Notre approche et périmètre
Considérations locales
Sur les coteaux de la rive droite du Tarn, autour du centre historique, le rocher calcaire fracturé est souvent drapé de colluvions silteuses. Le CPT à piézocône y révèle parfois des pressions interstitielles anormalement élevées en fin de fonçage, signe d’un drainage insuffisant. Un concepteur averti évite alors de dimensionner une fondation superficielle sur la seule base d’un qc moyen — il faut découper la stratigraphie en unités mécaniques cohérentes. Dans la plaine alluviale, le risque inverse guette : un refus précoce sur des galets de quartzite peut être interprété à tort comme le toit du substratum, alors qu’il ne s’agit que d’une lentille graveleuse. Le croisement avec une campagne de granulométrie en laboratoire sur échantillons remaniés lève l’ambiguïté et sécurise le modèle géotechnique. L’omission de ce recoupement a déjà conduit à des tassements différentiels sur des extensions de bâtiments industriels dans la zone de la Baute.
Normes de référence
NF EN ISO 22476-1:2013 — Essai au pénétromètre statique (CPT électrique et piézocône), NF P94-262 — Fondations profondes (justification selon l’Eurocode 7), NF EN 1997-2:2007 — Eurocode 7 : reconnaissance des terrains et essais, Guide technique LCPC — Essais au pénétromètre statique (CPT), 1999
Services techniques associés
CPT mécanique et piézocône
Fonçage jusqu’à 200 kN avec mesure simultanée de qc, fs et u₂ pour la détection des nappes perchées et le calcul de la cohésion non drainée dans les argiles tarnaises.

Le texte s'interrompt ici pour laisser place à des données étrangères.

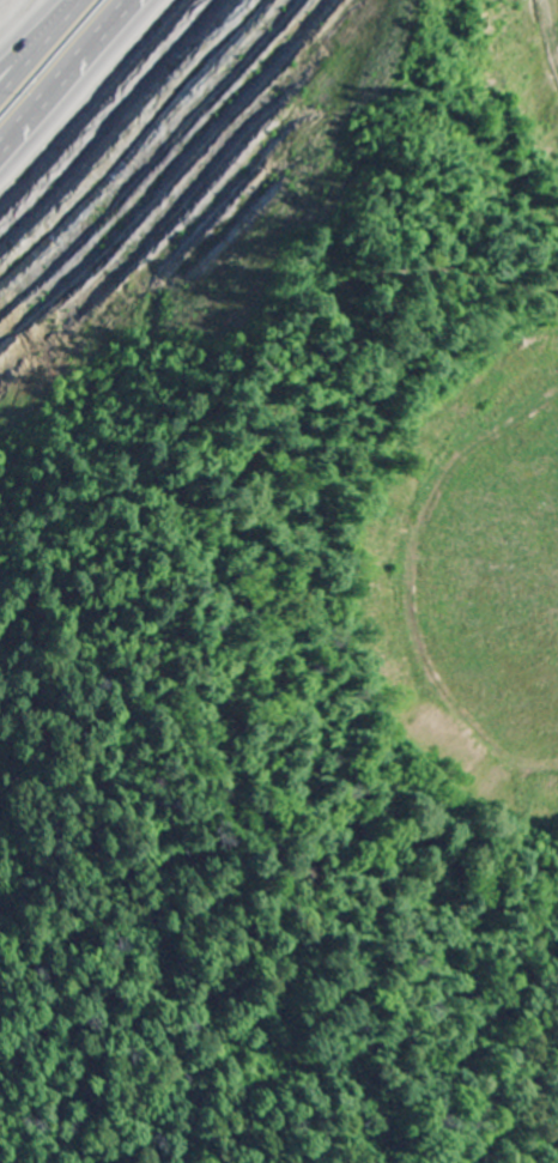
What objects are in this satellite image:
road: (58, 47)
road: (61, 66)
road: (87, 92)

Corrélations et paramètres dérivés
Transformation des profils CPT en modules de déformation (E'), angle de frottement drainé (φ') et densité relative (Dr) via les abaques de Robertson et Lunne.
Essai de dissipation
Mesure du coefficient de consolidation cv par suivi de la décroissance de u₂, utile pour les délais de tassement primaire dans les limons de la plaine du Tarn.
Rapport géotechnique CPT
Synthèse graphique des profils qc/Rf, identification des couches porteuses, estimation de la capacité portante des fondations superficielles et profondes selon la norme NF P94-262.
Paramètres typiques
Questions et réponses
Quel est le tarif d’un essai CPT à Albi ?
Le coût d’un essai CPT à Albi varie généralement entre 140 et 220 € le mètre linéaire, incluant la mobilisation du camion pénétromètre, le fonçage, l’acquisition des données et le rapport d’interprétation. Le prix définitif dépend de la profondeur ciblée, du type de cône (mécanique ou piézocône), des conditions d’accès au site et de la densité des points de sondage. Pour un programme de reconnaissance avec trois sondages à 12 mètres en zone urbaine albigeoise, une demande de devis détaillée permet d’ajuster le budget.
Pourquoi préférer le CPT au pressiomètre dans les alluvions du Tarn ?
Le CPT offre un enregistrement continu de la résistance du sol, tandis que le pressiomètre Ménard donne une mesure tous les mètres. Dans les alluvions très hétérogènes du Tarn — alternance de graves, sables et limons — la résolution continue permet de repérer les horizons mous décimétriques qui échappent facilement à un essai ponctuel espacé.
Jusqu’à quelle profondeur un CPT peut-il aller à Albi ?
La profondeur atteinte dépend de la compacité des couches traversées. Avec un pénétromètre de 200 kN, on dépasse couramment 15 mètres dans les argiles et limons du Tarn. Sur les plateaux calcaires où le rocher est sub-affleurant, le refus peut survenir dès 4 à 6 mètres. Un avant-projet avec les données géologiques disponibles permet d’estimer la cote probable de refus.
Le CPT permet-il de dimensionner directement des fondations ?
Oui, les méthodes directes LCPC et NF P94-262 permettent d’établir la capacité portante des fondations superficielles et profondes à partir des profils qc. Pour un projet de maison individuelle sur le causse albigeois, le rapport CPT fournit la contrainte admissible sous semelle filante sans recourir à un essai pressiométrique complémentaire, à condition que la stratigraphie soit homogène.